Nos recibió con mucho cariño y nos sentamos.

—Si hubiérais venido un poco antes —dijo— os habríais encontrado con Woodcourt. No conozco persona mejor que Woodcourt. Siempre encuentra el tiempo para venir a verme de vez en cuando, mientras que cualquiera que tuviese la mitad de trabajo que él pensaría que nunca podía venir. Y siempre tan animado, tan tranquilo, tan sensato, tan serio, tan… todo lo que no soy yo, que este apartamento se ilumina cada vez que viene él, y se oscurece cuando vuelve a marcharse.

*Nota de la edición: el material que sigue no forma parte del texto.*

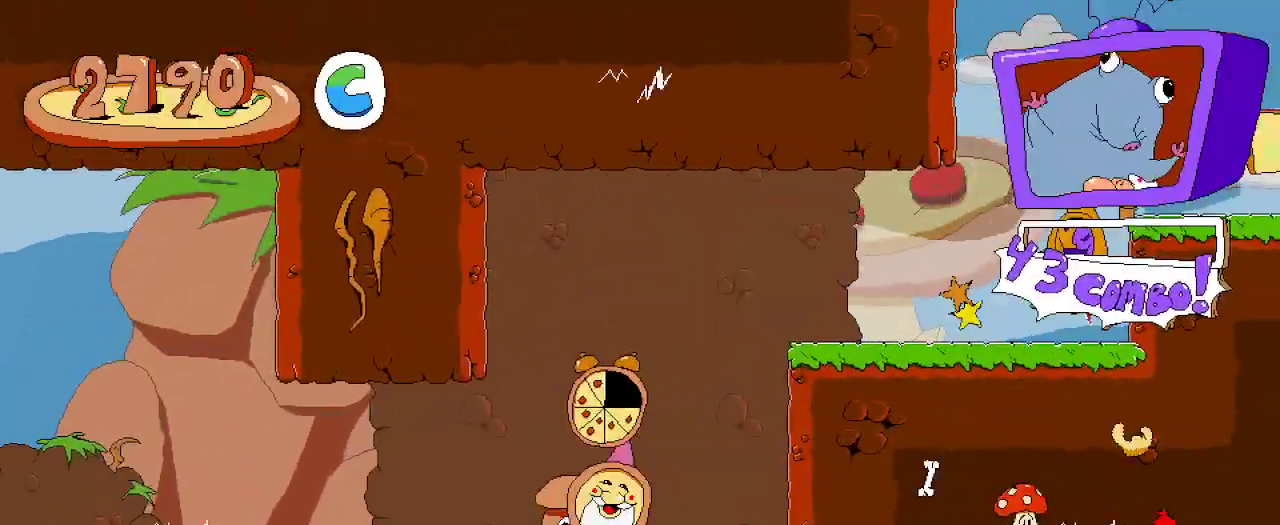
{"buttons": ["R2", "DPAD_LEFT"], "left_stick": "center", "right_stick": "center", "events": [[67, "L2", "up"], [100, "DPAD_UP", "up"], [433, "DPAD_LEFT", "down"]]}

«¡Bendito sea», pensé, «por mantener así la palabra que me dio!»

—No es tan optimista, Ada —continuó Richard mirando triste hacia los montones de papeles—, como lo solemos ser Vholes y yo, pero no está en el asunto y no conoce sus misterios. Nosotros hemos entrado en ellos y él no. No es de esperar que sepa mucho de un laberinto como éste.

Cuando volvió a pasear la vista sobre los documentos, y se pasó las manos por la cabeza advertí lo hundidos y grandes que tenía los ojos, lo secos que tenía los labios y lo mordidas que tenía las uñas.

—Richard, ¿crees que éste es un sitio sano para vivir?

—Pero mi querida Minerva —respondió Richard con su alegre risa de antaño— no es un lugar rural ni animado, y cuando aquí luce el sol puedes estar convencida de que en algún lugar abierto está brillando resplandeciente. Pero no está mal por ahora. Está cerca de los Tribunales y cerca de Vholes.

—Quizá —sugerí— un cambio respecto de ambas cosas…

—… ¿me sentaría bien? —preguntó Richard, forzando una risa al terminar la frase—. ¡No me extrañaría nada! Pero ya sólo puede ocurrir en una de dos formas, diría yo. O bien termina el pleito, Esther, o termina el pleiteante. ¡Pero lo que va a terminar va a ser el pleito, hija mía, el pleito, hija mía!